One non-textbook way to derive such a $\rho(t)$ is the "finite $\Delta t$ approach" mentioned in the note above, but besides this there are a variety of other methods which give reasonable results. The issue is, they don't all give the same results (at least not in all regimes)! The theory doesn't have a definitive answer on how to find such a $\rho(t)$ in general; this is actually an open question. Predicting "when" something happens in Quantum Mechanics (or the probability density for when it happens) is a weak point of the theory, which needs work. If you don't want to take my word for it, take a look at Gonzalo Muga's textbook Time in Quantum Mechanics which is a good summary of different approaches on time problems in QM which are still open to be solved today in a completely satisfactory way. I am still learning more about these approaches, but if you are curious, the one I found most clean so far uses trajectories in Bohmian Mechanics to define when the particle arrives at the detector. That said, the measurement framework in QM in general is just imprecise, and I would be very happy if a new way of understanding measurement were found which gives a higher level of understanding of questions like this one. (yes I am aware of decoherence arguments, but even they leave questions like this unanswered, and even Wojciech Zurek, the pioneer of decoherence, does not argue that it fully solves problems with measurement)
(*note from 2nd paragraph): Sure you can in principle hope to position representation to get a characteristic decay time like this, but it might not be as easy as it sounds because QFT has issues with position space wave functions, and you'd need QFT to describe annihilation/creation of particles. Thus even this intuition doesn't always have mathematical backing.
No, the detector is not always collapsing the state.
When the particle is in an undecayed state its wave function is physically localised with a vanishingly small amplitude in the region of the detector, so the detector doesn't interact with it and isn't 'always' measuring it. It is only when the particle's state evolves to the point at which it has a significant amplitude in the vicinity of the detector that the counter clicks.
My take on this is that in the original thought experiment, you don't get to monitor the detector.
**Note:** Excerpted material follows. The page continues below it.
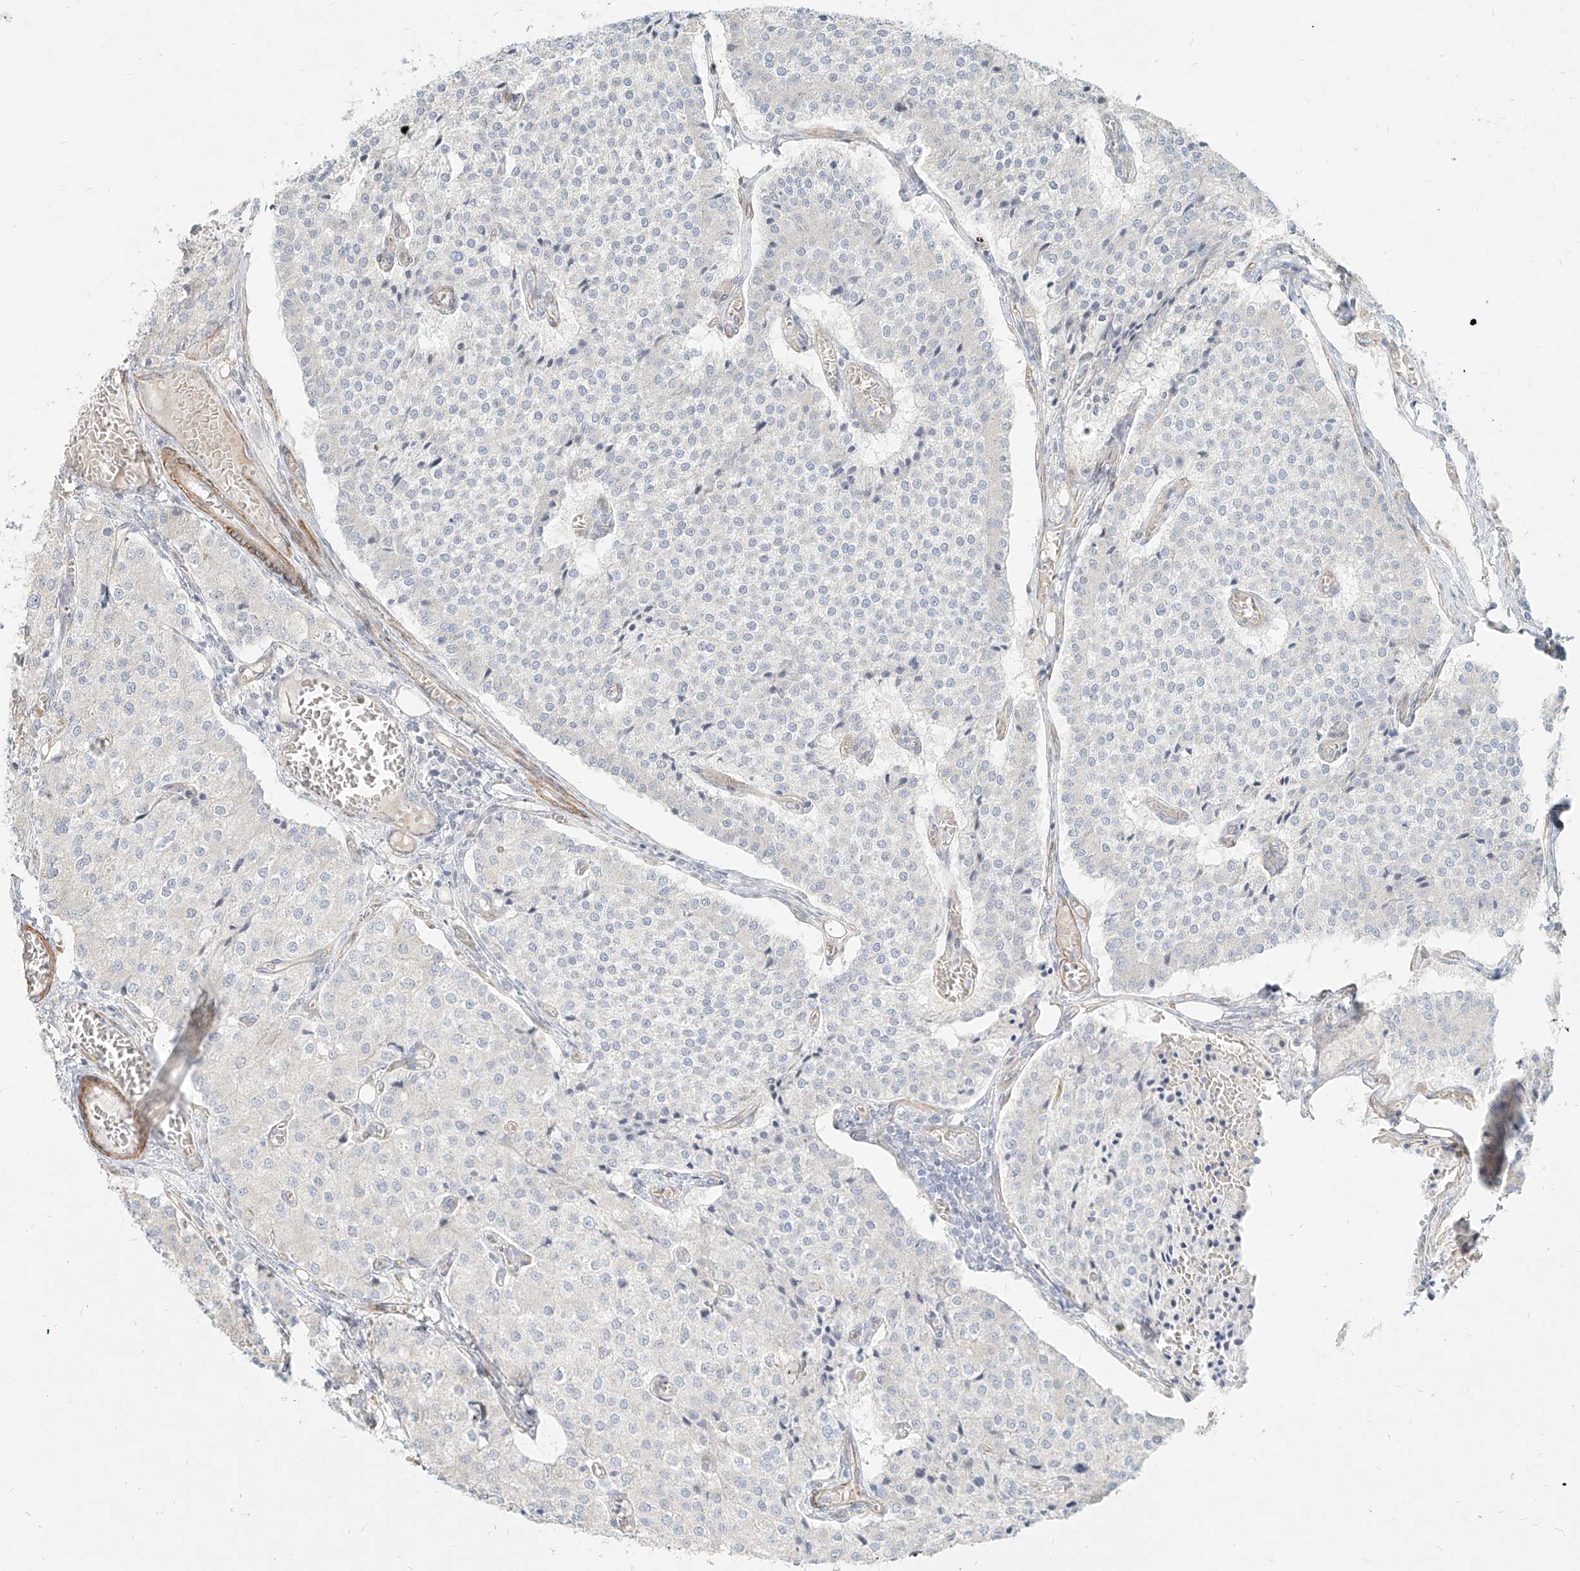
{"staining": {"intensity": "negative", "quantity": "none", "location": "none"}, "tissue": "carcinoid", "cell_type": "Tumor cells", "image_type": "cancer", "snomed": [{"axis": "morphology", "description": "Carcinoid, malignant, NOS"}, {"axis": "topography", "description": "Colon"}], "caption": "A photomicrograph of carcinoid stained for a protein reveals no brown staining in tumor cells. The staining was performed using DAB (3,3'-diaminobenzidine) to visualize the protein expression in brown, while the nuclei were stained in blue with hematoxylin (Magnification: 20x).", "gene": "ITPKB", "patient": {"sex": "female", "age": 52}}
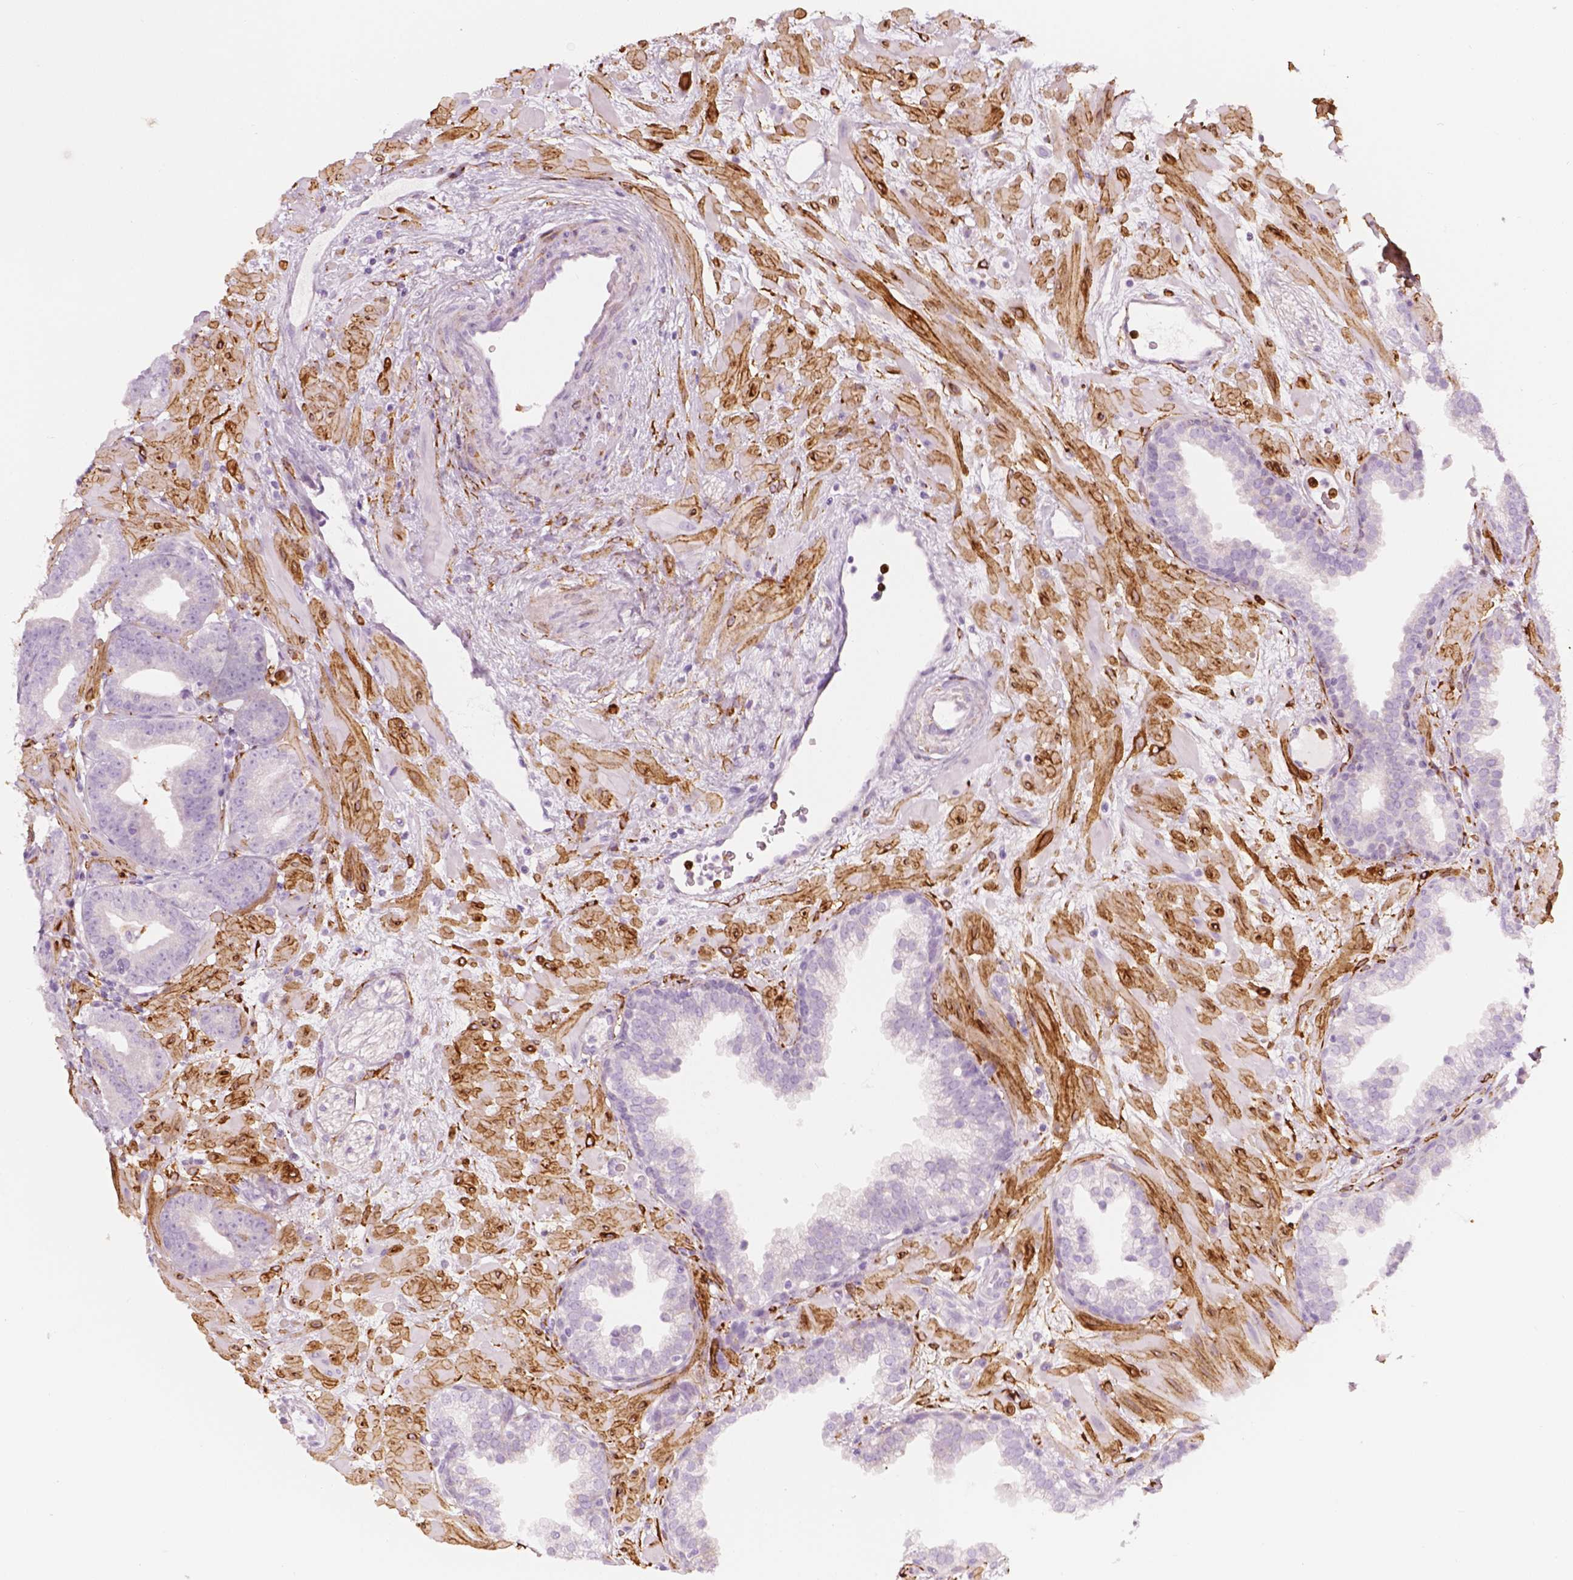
{"staining": {"intensity": "negative", "quantity": "none", "location": "none"}, "tissue": "prostate cancer", "cell_type": "Tumor cells", "image_type": "cancer", "snomed": [{"axis": "morphology", "description": "Adenocarcinoma, Low grade"}, {"axis": "topography", "description": "Prostate"}], "caption": "There is no significant positivity in tumor cells of prostate cancer.", "gene": "CES1", "patient": {"sex": "male", "age": 68}}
When the detector detects, it kills the cat. But it doesn't tell you then. You only find out when you open the box.
If it tells you immediately, then you know immediately. And then there's the question whether the detector detects 100%.
If the Geiger counter detects 100%, then you could have 100 Geiger counters or 10000, and they would all detect the particle decaying. If they were all the same distance, they should all detect it at the same time. (Assuming the particle was not moving relative to them. Otherwise relativity might give them different times which would be 100% predictable.
I think it's more plausible that each detector detects a different photon. And the first single detector might easily miss a particular gamma ray photon.
So if there is only one radioactive particle, then if the geoger counter does detect it, then you know it's been detected and you know pretty much when. But if it hasn't detected it yet, there's an increasing chance with time that the particle has decayed and the geiger counter did not detect it and will never detect it.